Although these were supposed to initially be motivating, I found that over time, I started getting annoyed with the messages. It felt like another failure. All the things that I SHOULD be doing differently, that I am not. Which made me wonder, where do we learn self-love and how do we get good at it? It’s not anyone else’s responsibility to teach me, yet, here I am. A thirty something year old woman (admittedly I have to do the math because I forget my age often and it’s definitely an accident though), who still hasn’t figured it out fully.

What I can say, is that I’m working on it. And what I have learned is that all of those messages are partly true, and partly false (hence the sarcasm). Learning self-love does in part come from accepting yourself, and also from your environment. Do your friends respect you enough that you don’t have to consistently remind them of your boundaries? Are you choosing people that mesh with you in a way that enhances both of your lives? Are your people supportive, kind, welcoming? Does your job value your contributions? Does your partner give you their undivided attention when you have something important to say? How does someone respond to your bids for their attention?

There is so much media in the world that says that you cannot develop self-love if you are in relationship with others. I’m not sure if I fully agree with that.

We cannot live in a vacuum of aloneness and self-help books, and assume they are healing us. We cannot feel the joy of being heard, if we aren’t talking to anyone else.

Scruffles, albeit an excellent listener, he is not much of a conversationalist. Do I think he loves me? Yes. Do I think he really gets who “me” is? No. He loves the guaranteed pats and belly rubs, walks and treats and the steadiness of us. It’s a start. But it’s not the same as the kind of love I receive from my friends. It is impossible to feel that what you have to say, is important to others, if you aren’t with others.

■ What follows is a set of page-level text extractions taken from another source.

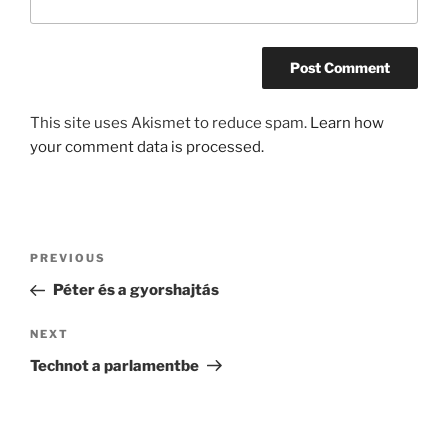
This site uses Akismet to reduce spam.
Learn how
your comment data is processed.
Post
Previous
PREVIOUS
navigation
Post
Péter és a gyorshajtás
Next
NEXT
Post
Technot a parlamentbe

I am not denying the value and importance of self-love. The best model for learning is “see one, do one, teach one” and at the core of all of this, is the other. With that said, I have grown to love myself by the help and love of those around me.

My advice to my younger self would be: “don’t change a single thing, you’ll get to where you need to be, but you can’t do it alone, it’s totally fine if you are lost at any point, and please let someone else hold the light for you.” (Also – now is as good time as any to figure out which way north is. Your older self still doesn’t know. Just. Saying.)